* _What to do_:
**1.** In the Traficant amendment article, turn the paragraph beginning "Amendment details:" into a short bulleted list that keeps its main facts.
**2.** According to the Traficant amendment article, what was the House vote on the amendment?
**3.** Restate word for word everything from "Amendment details: The" down to "or the president." in the Traficant amendment article.

* _Text excerpt_:
§
Published: Thu, September 27, 2001 @ 12:00 a.m.



This is the fifth consecutive year the House approved the Traficant amendment.

By DAVID SKOLNICK

VINDICATOR POLITICS WRITER

YOUNGSTOWN -- The House of Representatives approved an amendment offered by U.S. Rep. James A. Traficant Jr. that would permit the military to assist federal law enforcement officers with drug interdiction and counter-terrorism at the U.S. borders.

"Never has America been more threatened and let me ask this question of Congress: How do you defend your home if your front and back doors are unlocked, and they are unlocked," said Traficant, of Poland, D-17th, on the House floor.

The House approved Traficant's amendment by a 242-173 vote. This marks the fifth consecutive time this proposal has received House approval. It died in the House-Senate conference the previous four times, said Charles Straub, Traficant's spokesman.

But Traficant is hopeful it will be enacted into law in light of the Sept. 11 terrorist attacks, Straub said.

Amendment details: The amendment authorizes the Department of Defense to assign troops to assist the Border Patrol, Immigration and Naturalization Service, and Customs Service at the nation's borders, including the inspection of cargo, vehicles and aircraft at points of entry. That assistance can be provided only at the request of the attorney general, secretary of the Treasury, the director for homeland security or the president.

The troops have the authority to detain people but no authority to make arrests, and they must be accompanied by federal law enforcement agents during patrols.

"We have a responsibility to secure our nation," Traficant said on the House floor. "This is a national security location, our borders. What do we stand for if we can't secure our borders? How many more Americans will die? And I hate to say this, but I assure you they will."

Reasons for 'no' votes: The congressmen who voted against the amendment did so for a variety of reasons, including their concerns that the proposal was a shot against Mexico and legal immigration across that border, Straub said. But that is a misconception, he said.
§
[Saved data entries]

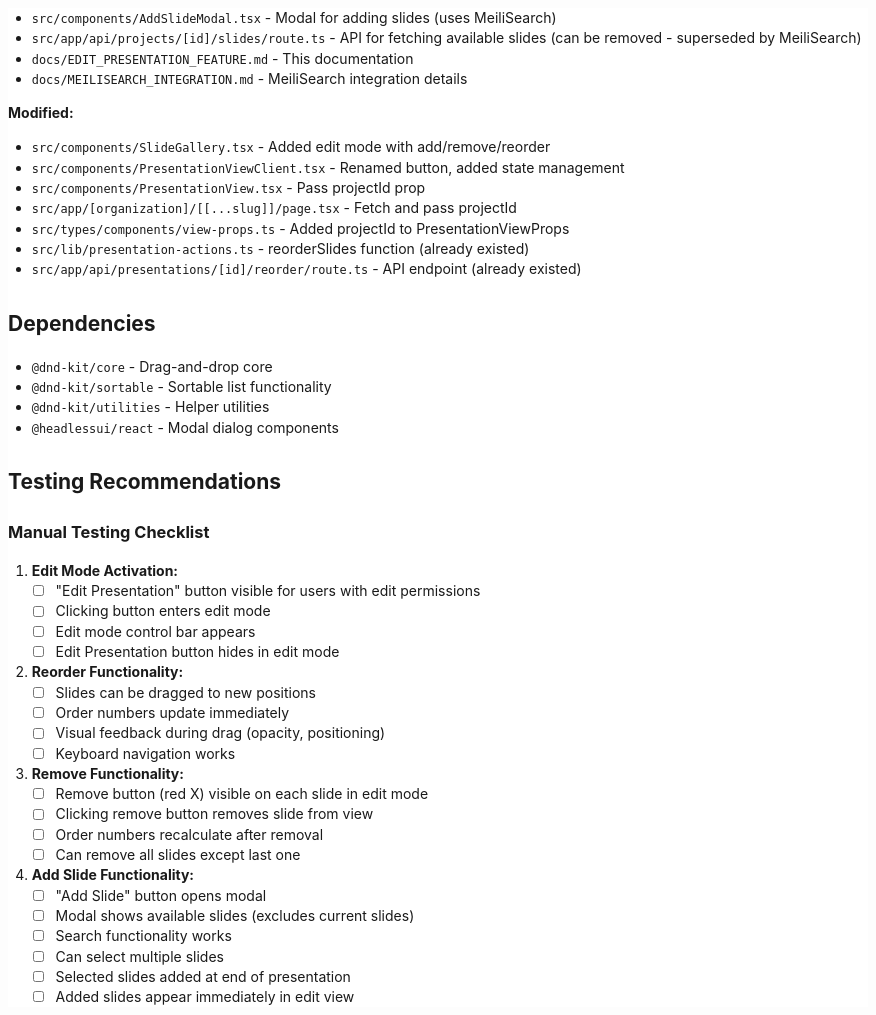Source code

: - `src/components/AddSlideModal.tsx` - Modal for adding slides (uses MeiliSearch)
- `src/app/api/projects/[id]/slides/route.ts` - API for fetching available slides (can be removed - superseded by MeiliSearch)
- `docs/EDIT_PRESENTATION_FEATURE.md` - This documentation
- `docs/MEILISEARCH_INTEGRATION.md` - MeiliSearch integration details

**Modified:**

- `src/components/SlideGallery.tsx` - Added edit mode with add/remove/reorder
- `src/components/PresentationViewClient.tsx` - Renamed button, added state management
- `src/components/PresentationView.tsx` - Pass projectId prop
- `src/app/[organization]/[[...slug]]/page.tsx` - Fetch and pass projectId
- `src/types/components/view-props.ts` - Added projectId to PresentationViewProps
- `src/lib/presentation-actions.ts` - reorderSlides function (already existed)
- `src/app/api/presentations/[id]/reorder/route.ts` - API endpoint (already existed)

## Dependencies

- `@dnd-kit/core` - Drag-and-drop core
- `@dnd-kit/sortable` - Sortable list functionality
- `@dnd-kit/utilities` - Helper utilities
- `@headlessui/react` - Modal dialog components

## Testing Recommendations

### Manual Testing Checklist

1. **Edit Mode Activation:**
   - [ ] "Edit Presentation" button visible for users with edit permissions
   - [ ] Clicking button enters edit mode
   - [ ] Edit mode control bar appears
   - [ ] Edit Presentation button hides in edit mode

2. **Reorder Functionality:**
   - [ ] Slides can be dragged to new positions
   - [ ] Order numbers update immediately
   - [ ] Visual feedback during drag (opacity, positioning)
   - [ ] Keyboard navigation works

3. **Remove Functionality:**
   - [ ] Remove button (red X) visible on each slide in edit mode
   - [ ] Clicking remove button removes slide from view
   - [ ] Order numbers recalculate after removal
   - [ ] Can remove all slides except last one

4. **Add Slide Functionality:**
   - [ ] "Add Slide" button opens modal
   - [ ] Modal shows available slides (excludes current slides)
   - [ ] Search functionality works
   - [ ] Can select multiple slides
   - [ ] Selected slides added at end of presentation
   - [ ] Added slides appear immediately in edit view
§
* _Exercise responses_:
**1.**
- The Department of Defense may assign troops to help the Border Patrol, the Immigration and Naturalization Service, and the Customs Service at the nation's borders.
- The help includes inspecting cargo, vehicles and aircraft at points of entry.
- Troops may help only at the request of the attorney general, the secretary of the Treasury, the director for homeland security, or the president.

**2.** The House approved it by a 242-173 vote.

**3.**
Amendment details: The amendment authorizes the Department of Defense to assign troops to assist the Border Patrol, Immigration and Naturalization Service, and Customs Service at the nation's borders, including the inspection of cargo, vehicles and aircraft at points of entry. That assistance can be provided only at the request of the attorney general, secretary of the Treasury, the director for homeland security or the president.